Collected data
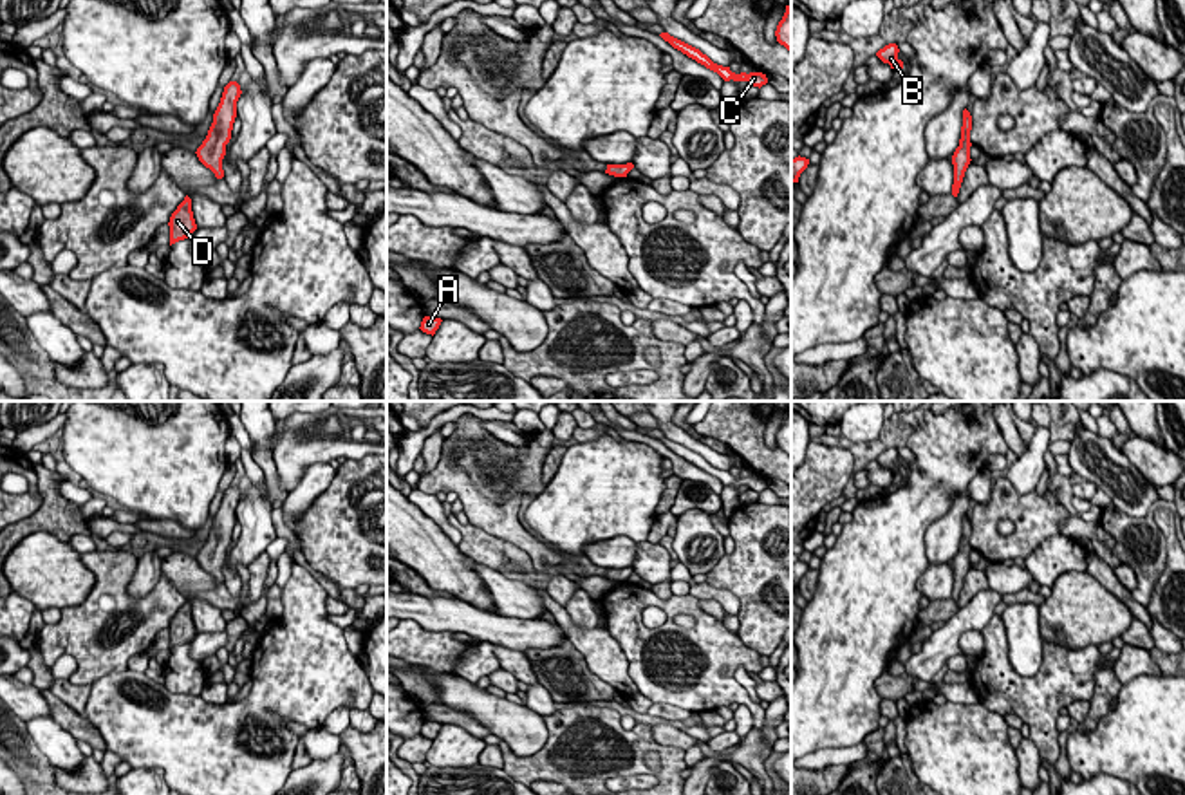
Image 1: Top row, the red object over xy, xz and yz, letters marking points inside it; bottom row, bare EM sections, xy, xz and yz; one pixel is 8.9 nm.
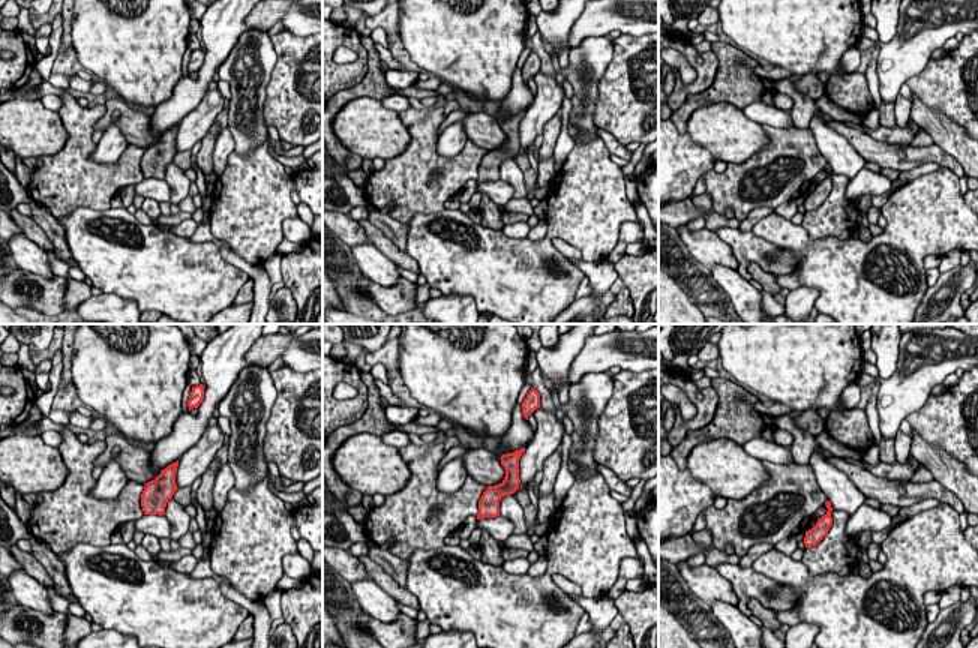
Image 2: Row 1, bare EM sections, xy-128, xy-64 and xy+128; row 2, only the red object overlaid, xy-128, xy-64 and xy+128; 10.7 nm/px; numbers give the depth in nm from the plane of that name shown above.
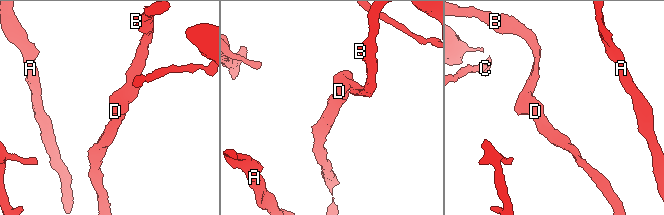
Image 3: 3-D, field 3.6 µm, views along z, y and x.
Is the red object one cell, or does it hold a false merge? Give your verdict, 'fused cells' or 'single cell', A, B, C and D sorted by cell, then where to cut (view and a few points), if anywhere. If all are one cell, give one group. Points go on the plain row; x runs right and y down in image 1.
fused cells | A D / B C | xy (206, 541), (224, 550)

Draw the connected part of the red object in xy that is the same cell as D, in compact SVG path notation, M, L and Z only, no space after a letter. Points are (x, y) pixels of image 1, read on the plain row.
M188 600L172 618L168 631L170 631L170 650L188 643L197 634L191 616L191 603Z

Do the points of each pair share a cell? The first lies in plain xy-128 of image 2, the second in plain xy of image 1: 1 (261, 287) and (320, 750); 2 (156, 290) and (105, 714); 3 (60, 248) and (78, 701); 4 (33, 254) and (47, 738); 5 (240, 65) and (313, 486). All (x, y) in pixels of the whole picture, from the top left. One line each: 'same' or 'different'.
1: same
2: same
3: same
4: same
5: same

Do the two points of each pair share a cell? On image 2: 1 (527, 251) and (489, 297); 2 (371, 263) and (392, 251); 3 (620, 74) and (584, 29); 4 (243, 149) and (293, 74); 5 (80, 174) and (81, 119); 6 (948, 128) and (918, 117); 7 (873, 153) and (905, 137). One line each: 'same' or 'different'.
1: same
2: different
3: different
4: different
5: same
6: same
7: different

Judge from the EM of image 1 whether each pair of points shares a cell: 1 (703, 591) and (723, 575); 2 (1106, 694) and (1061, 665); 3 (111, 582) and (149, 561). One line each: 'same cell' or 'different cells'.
1: different cells
2: different cells
3: different cells

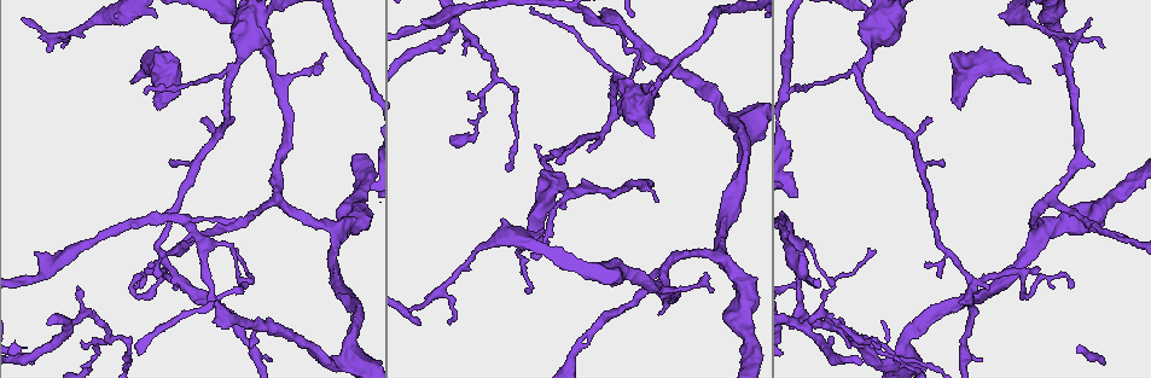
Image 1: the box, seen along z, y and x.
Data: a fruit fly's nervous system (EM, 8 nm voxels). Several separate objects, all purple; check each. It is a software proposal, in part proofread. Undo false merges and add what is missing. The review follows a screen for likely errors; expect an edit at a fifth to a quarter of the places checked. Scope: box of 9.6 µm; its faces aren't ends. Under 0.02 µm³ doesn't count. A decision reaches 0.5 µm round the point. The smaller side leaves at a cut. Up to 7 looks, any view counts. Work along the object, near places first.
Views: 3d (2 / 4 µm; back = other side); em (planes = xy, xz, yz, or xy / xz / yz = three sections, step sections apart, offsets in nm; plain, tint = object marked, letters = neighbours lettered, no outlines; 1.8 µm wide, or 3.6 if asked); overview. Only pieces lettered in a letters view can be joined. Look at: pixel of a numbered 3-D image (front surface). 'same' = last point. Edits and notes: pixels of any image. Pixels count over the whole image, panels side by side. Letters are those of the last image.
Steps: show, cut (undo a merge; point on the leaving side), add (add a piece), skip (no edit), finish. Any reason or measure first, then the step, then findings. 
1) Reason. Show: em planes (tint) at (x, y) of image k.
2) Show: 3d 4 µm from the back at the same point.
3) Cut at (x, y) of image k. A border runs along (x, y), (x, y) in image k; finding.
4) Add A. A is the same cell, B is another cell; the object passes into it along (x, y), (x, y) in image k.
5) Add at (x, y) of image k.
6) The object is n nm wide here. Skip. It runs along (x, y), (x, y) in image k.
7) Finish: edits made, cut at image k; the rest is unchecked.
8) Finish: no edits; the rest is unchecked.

Free end. Show: em 3.6 µm planes (letters) at (156, 16) of image 1.

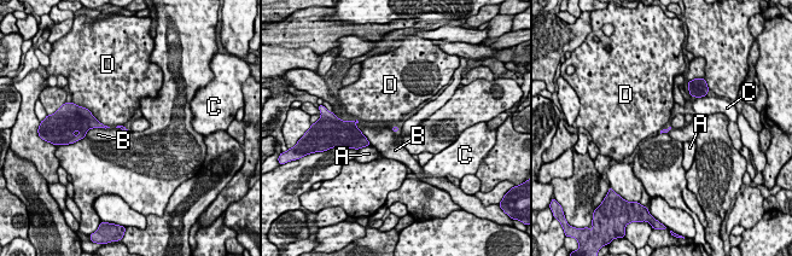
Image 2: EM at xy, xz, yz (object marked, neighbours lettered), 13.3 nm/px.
Skip. A, B, C and D are other cells; none of them fits.

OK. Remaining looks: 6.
Three-way junction. Show: 3d 4 µm at (455, 23) of image 1.

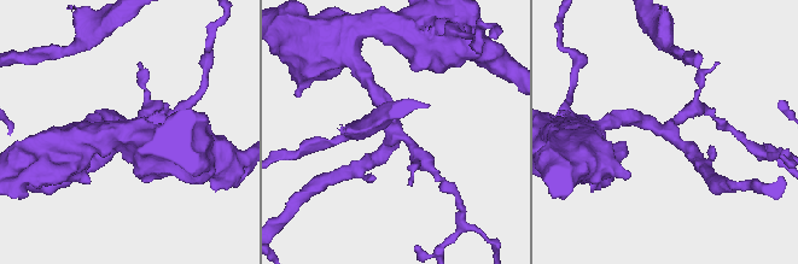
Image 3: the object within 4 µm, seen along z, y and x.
3 arms meet here; the arms are 190, 200, 220 nm wide; now the EM. Show: em planes (tint) at (668, 127) of image 3.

=== TASK TO COMPLETE ===
Set down the records above exactly, leaving out pictures.

=== ANSWER AREA ===
Image 1: Top row, the red object over xy, xz and yz, letters marking points inside it; bottom row, bare EM sections, xy, xz and yz; one pixel is 8.9 nm.
Image 2: Row 1, bare EM sections, xy-128, xy-64 and xy+128; row 2, only the red object overlaid, xy-128, xy-64 and xy+128; 10.7 nm/px; numbers give the depth in nm from the plane of that name shown above.
Image 3: 3-D, field 3.6 µm, views along z, y and x.
Is the red object one cell, or does it hold a false merge? Give your verdict, 'fused cells' or 'single cell', A, B, C and D sorted by cell, then where to cut (view and a few points), if anywhere. If all are one cell, give one group. Points go on the plain row; x runs right and y down in image 1.
fused cells | A D / B C | xy (206, 541), (224, 550)

Draw the connected part of the red object in xy that is the same cell as D, in compact SVG path notation, M, L and Z only, no space after a letter. Points are (x, y) pixels of image 1, read on the plain row.
M188 600L172 618L168 631L170 631L170 650L188 643L197 634L191 616L191 603Z

Do the points of each pair share a cell? The first lies in plain xy-128 of image 2, the second in plain xy of image 1: 1 (261, 287) and (320, 750); 2 (156, 290) and (105, 714); 3 (60, 248) and (78, 701); 4 (33, 254) and (47, 738); 5 (240, 65) and (313, 486). All (x, y) in pixels of the whole picture, from the top left. One line each: 'same' or 'different'.
1: same
2: same
3: same
4: same
5: same

Do the two points of each pair share a cell? On image 2: 1 (527, 251) and (489, 297); 2 (371, 263) and (392, 251); 3 (620, 74) and (584, 29); 4 (243, 149) and (293, 74); 5 (80, 174) and (81, 119); 6 (948, 128) and (918, 117); 7 (873, 153) and (905, 137). One line each: 'same' or 'different'.
1: same
2: different
3: different
4: different
5: same
6: same
7: different

Judge from the EM of image 1 whether each pair of points shares a cell: 1 (703, 591) and (723, 575); 2 (1106, 694) and (1061, 665); 3 (111, 582) and (149, 561). One line each: 'same cell' or 'different cells'.
1: different cells
2: different cells
3: different cells

Image 1: the box, seen along z, y and x.
Data: a fruit fly's nervous system (EM, 8 nm voxels). Several separate objects, all purple; check each. It is a software proposal, in part proofread. Undo false merges and add what is missing. The review follows a screen for likely errors; expect an edit at a fifth to a quarter of the places checked. Scope: box of 9.6 µm; its faces aren't ends. Under 0.02 µm³ doesn't count. A decision reaches 0.5 µm round the point. The smaller side leaves at a cut. Up to 7 looks, any view counts. Work along the object, near places first.
Views: 3d (2 / 4 µm; back = other side); em (planes = xy, xz, yz, or xy / xz / yz = three sections, step sections apart, offsets in nm; plain, tint = object marked, letters = neighbours lettered, no outlines; 1.8 µm wide, or 3.6 if asked); overview. Only pieces lettered in a letters view can be joined. Look at: pixel of a numbered 3-D image (front surface). 'same' = last point. Edits and notes: pixels of any image. Pixels count over the whole image, panels side by side. Letters are those of the last image.
Steps: show, cut (undo a merge; point on the leaving side), add (add a piece), skip (no edit), finish. Any reason or measure first, then the step, then findings. 
1) Reason. Show: em planes (tint) at (x, y) of image k.
2) Show: 3d 4 µm from the back at the same point.
3) Cut at (x, y) of image k. A border runs along (x, y), (x, y) in image k; finding.
4) Add A. A is the same cell, B is another cell; the object passes into it along (x, y), (x, y) in image k.
5) Add at (x, y) of image k.
6) The object is n nm wide here. Skip. It runs along (x, y), (x, y) in image k.
7) Finish: edits made, cut at image k; the rest is unchecked.
8) Finish: no edits; the rest is unchecked.

Free end. Show: em 3.6 µm planes (letters) at (156, 16) of image 1.

Image 2: EM at xy, xz, yz (object marked, neighbours lettered), 13.3 nm/px.
Skip. A, B, C and D are other cells; none of them fits.

OK. Remaining looks: 6.
Three-way junction. Show: 3d 4 µm at (455, 23) of image 1.

Image 3: the object within 4 µm, seen along z, y and x.
3 arms meet here; the arms are 190, 200, 220 nm wide; now the EM. Show: em planes (tint) at (668, 127) of image 3.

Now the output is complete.